I came from New Zealand in ’98, and flew in off a plane. I arrived with $20 in my pocket, and a carton of cigarettes. And then I got a flat here.
I’ve lived here for 20 years and Surry Hills is my urban village. I think also initially it was my gay village and because I work in hospitality it’s got that hospitality village feel as well. I have always lived close to the city and close to where I work. I call it my “stroll in park” lifestyle. I leave work and I’m home in three minutes.
I think the change In Surry Hills is a bit sad however, I’m not one to linger and think about the good old days. It’s really sad that lower income people, artists, gay people, people who might be travelling through Sydney, hospitality workers in Surry Hills can’t live here now. So it’s not as colourful as it was. I think back to when I was a gay man partying on Oxford Street. There are all these fantastic stories of what used to happen down the back laneways, fun colourful things that happened. But those laneways are filled with families now. I miss the seediness, the trashiness. I miss seeing it.
At the same time what’s happened because of gentrification is very pretty.
Community tends to happen more in public housing where I live because we live there long term. You guys move and put up fences. We stay there for a lifetime however, to think that public housing is a community that gets on is a myth.
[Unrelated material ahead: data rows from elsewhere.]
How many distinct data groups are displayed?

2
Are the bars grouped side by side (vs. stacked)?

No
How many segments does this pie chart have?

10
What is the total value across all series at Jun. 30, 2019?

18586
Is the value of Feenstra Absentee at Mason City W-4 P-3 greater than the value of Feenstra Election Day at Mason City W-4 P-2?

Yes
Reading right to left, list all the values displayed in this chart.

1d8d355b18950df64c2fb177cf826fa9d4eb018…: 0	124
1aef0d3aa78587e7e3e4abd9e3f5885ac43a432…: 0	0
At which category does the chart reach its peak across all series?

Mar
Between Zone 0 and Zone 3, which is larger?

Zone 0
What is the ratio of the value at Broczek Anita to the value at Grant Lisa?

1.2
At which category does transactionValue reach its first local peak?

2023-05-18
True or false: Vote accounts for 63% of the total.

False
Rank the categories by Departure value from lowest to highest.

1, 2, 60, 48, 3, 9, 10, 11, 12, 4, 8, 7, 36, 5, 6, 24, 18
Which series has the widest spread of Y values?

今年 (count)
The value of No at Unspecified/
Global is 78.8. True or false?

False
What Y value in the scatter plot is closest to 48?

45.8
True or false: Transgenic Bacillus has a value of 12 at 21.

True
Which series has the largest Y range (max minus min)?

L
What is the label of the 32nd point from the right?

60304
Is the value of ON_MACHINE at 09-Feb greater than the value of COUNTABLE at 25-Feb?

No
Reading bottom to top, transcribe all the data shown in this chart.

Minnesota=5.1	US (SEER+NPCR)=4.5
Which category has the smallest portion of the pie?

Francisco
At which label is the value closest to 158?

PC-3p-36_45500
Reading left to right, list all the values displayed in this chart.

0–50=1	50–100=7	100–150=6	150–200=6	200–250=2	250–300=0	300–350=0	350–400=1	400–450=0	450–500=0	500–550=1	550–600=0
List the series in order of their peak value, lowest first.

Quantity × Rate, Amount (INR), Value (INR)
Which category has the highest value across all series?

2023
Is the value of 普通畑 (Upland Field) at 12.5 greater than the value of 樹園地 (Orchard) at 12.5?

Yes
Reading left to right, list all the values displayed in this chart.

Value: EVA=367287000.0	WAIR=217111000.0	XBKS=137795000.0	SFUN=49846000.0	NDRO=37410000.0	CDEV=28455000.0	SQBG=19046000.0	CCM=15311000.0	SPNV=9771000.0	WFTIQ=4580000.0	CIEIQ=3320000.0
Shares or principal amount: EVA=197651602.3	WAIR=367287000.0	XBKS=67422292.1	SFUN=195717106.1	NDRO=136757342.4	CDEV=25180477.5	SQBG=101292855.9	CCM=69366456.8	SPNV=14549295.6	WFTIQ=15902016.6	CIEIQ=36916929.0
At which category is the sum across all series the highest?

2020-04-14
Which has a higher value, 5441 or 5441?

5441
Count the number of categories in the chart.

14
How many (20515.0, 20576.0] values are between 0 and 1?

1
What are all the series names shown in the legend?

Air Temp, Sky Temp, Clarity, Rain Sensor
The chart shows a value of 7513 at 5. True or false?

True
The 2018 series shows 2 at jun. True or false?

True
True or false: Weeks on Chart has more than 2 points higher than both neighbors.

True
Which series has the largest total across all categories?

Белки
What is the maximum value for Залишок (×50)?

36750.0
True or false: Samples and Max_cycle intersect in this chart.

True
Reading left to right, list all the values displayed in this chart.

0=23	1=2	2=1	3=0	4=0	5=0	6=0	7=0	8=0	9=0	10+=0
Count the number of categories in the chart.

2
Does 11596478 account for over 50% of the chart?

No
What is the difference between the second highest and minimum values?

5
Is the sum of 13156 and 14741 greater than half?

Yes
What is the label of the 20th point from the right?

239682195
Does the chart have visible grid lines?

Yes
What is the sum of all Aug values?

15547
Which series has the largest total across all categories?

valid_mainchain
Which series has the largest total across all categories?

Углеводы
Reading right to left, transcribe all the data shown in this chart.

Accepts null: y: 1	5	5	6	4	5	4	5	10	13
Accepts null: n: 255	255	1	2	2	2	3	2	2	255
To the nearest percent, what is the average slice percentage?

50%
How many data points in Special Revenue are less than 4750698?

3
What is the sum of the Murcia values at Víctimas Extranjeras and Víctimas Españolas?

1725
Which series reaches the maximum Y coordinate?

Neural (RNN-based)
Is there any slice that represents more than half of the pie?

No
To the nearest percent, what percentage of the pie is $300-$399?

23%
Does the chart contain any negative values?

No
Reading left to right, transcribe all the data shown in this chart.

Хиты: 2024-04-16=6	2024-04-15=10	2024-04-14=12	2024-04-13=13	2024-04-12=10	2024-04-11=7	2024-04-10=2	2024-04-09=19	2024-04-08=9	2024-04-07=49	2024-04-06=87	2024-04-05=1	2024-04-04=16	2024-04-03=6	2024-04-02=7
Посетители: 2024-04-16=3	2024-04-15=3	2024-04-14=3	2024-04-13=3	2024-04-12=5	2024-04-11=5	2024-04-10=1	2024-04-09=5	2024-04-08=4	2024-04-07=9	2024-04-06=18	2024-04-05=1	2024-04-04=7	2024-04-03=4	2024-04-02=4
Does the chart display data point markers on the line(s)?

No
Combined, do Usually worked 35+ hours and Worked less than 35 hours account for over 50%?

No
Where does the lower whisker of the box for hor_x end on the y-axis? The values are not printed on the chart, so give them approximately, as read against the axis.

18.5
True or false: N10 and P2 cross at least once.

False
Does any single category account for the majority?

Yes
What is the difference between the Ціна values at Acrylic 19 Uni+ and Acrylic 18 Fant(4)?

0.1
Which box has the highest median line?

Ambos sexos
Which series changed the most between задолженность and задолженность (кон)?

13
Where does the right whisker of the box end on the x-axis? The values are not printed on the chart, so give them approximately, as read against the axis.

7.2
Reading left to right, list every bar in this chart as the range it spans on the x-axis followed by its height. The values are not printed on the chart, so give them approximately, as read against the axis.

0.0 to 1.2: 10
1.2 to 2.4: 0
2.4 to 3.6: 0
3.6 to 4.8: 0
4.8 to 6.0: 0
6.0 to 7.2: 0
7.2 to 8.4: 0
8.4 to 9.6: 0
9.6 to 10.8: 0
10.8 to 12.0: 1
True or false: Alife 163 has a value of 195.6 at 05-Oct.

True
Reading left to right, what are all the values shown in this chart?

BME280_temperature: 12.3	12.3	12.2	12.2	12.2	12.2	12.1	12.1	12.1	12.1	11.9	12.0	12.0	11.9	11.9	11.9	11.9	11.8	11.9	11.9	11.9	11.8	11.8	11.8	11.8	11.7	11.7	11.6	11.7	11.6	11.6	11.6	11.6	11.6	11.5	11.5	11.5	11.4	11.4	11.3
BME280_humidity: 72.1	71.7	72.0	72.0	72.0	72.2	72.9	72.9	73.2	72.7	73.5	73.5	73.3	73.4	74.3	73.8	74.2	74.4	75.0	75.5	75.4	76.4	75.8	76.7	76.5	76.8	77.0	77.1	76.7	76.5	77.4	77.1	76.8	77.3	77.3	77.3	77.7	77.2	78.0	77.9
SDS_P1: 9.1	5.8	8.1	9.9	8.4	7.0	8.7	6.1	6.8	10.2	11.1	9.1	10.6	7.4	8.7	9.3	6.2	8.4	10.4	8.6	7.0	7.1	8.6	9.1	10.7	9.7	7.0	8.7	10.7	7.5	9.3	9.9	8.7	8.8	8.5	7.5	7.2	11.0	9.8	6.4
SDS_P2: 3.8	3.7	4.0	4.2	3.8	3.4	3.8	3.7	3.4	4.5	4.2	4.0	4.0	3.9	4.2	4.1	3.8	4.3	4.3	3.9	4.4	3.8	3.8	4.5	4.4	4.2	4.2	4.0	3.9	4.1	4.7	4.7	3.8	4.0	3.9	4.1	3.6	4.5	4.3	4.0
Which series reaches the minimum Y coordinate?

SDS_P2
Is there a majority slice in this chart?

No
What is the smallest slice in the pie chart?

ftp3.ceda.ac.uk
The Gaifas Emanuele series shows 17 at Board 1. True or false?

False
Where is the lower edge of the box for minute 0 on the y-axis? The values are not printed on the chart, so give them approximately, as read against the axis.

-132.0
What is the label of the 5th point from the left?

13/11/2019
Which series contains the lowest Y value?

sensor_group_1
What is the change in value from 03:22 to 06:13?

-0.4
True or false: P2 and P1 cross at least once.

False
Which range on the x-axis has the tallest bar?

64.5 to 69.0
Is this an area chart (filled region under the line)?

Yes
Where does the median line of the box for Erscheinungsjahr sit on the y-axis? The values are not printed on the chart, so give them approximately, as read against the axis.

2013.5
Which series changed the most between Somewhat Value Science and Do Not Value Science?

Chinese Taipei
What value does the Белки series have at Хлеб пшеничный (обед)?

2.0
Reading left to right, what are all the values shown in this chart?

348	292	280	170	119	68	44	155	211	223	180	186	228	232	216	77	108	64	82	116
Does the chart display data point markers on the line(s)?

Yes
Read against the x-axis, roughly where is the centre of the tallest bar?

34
I’m a community worker living in housing and I see tensions. There are also the “moral high ground” housing people who think they are better than others. There are people with mental health issues there who some people have no understanding or patience for. They just want them to go somewhere else. When drugs do get out of hand and it does turn into a dealers’ den however, that’s problematic for anyone.
When I was a young gay man, I was partying hard and things got out of control. I guess I’d have called myself an unresolved person. So I got out of town, hitchhiked up north. It was the best time of my life. I lived with a Buddhist drug and alcohol counsellor and he helped a lot of people come to terms with themselves. That became my home away from home and I still visit there.
I once turned up to be part of an Easter pagan festival with the Radical Faeries. The Radical Faeries are an open, pagan, rural, gay community. I did the spirit animal thing where they burn white sage and they take you on the journey where you imagine you are an animal. But I could not see any of it. You are supposed to imagine you are going down a river or forest. And then I realised it was because I was up in the sky. So I thought I was an eagle. An eagle is a good thing to get. Then when I got down to Sydney, the first house I went to visit, there was a paper mache kite eagle in the room. Sometimes things can be reassuring. So that was good.
What do I think is the most important thing in life? Meaningful connections with people and also doing something meaningful. I’d say to my younger self, to not beat myself up. Embrace shamelessness. I was brought up a Catholic with the whole guilt thing. So there is a liberty there in being shameless.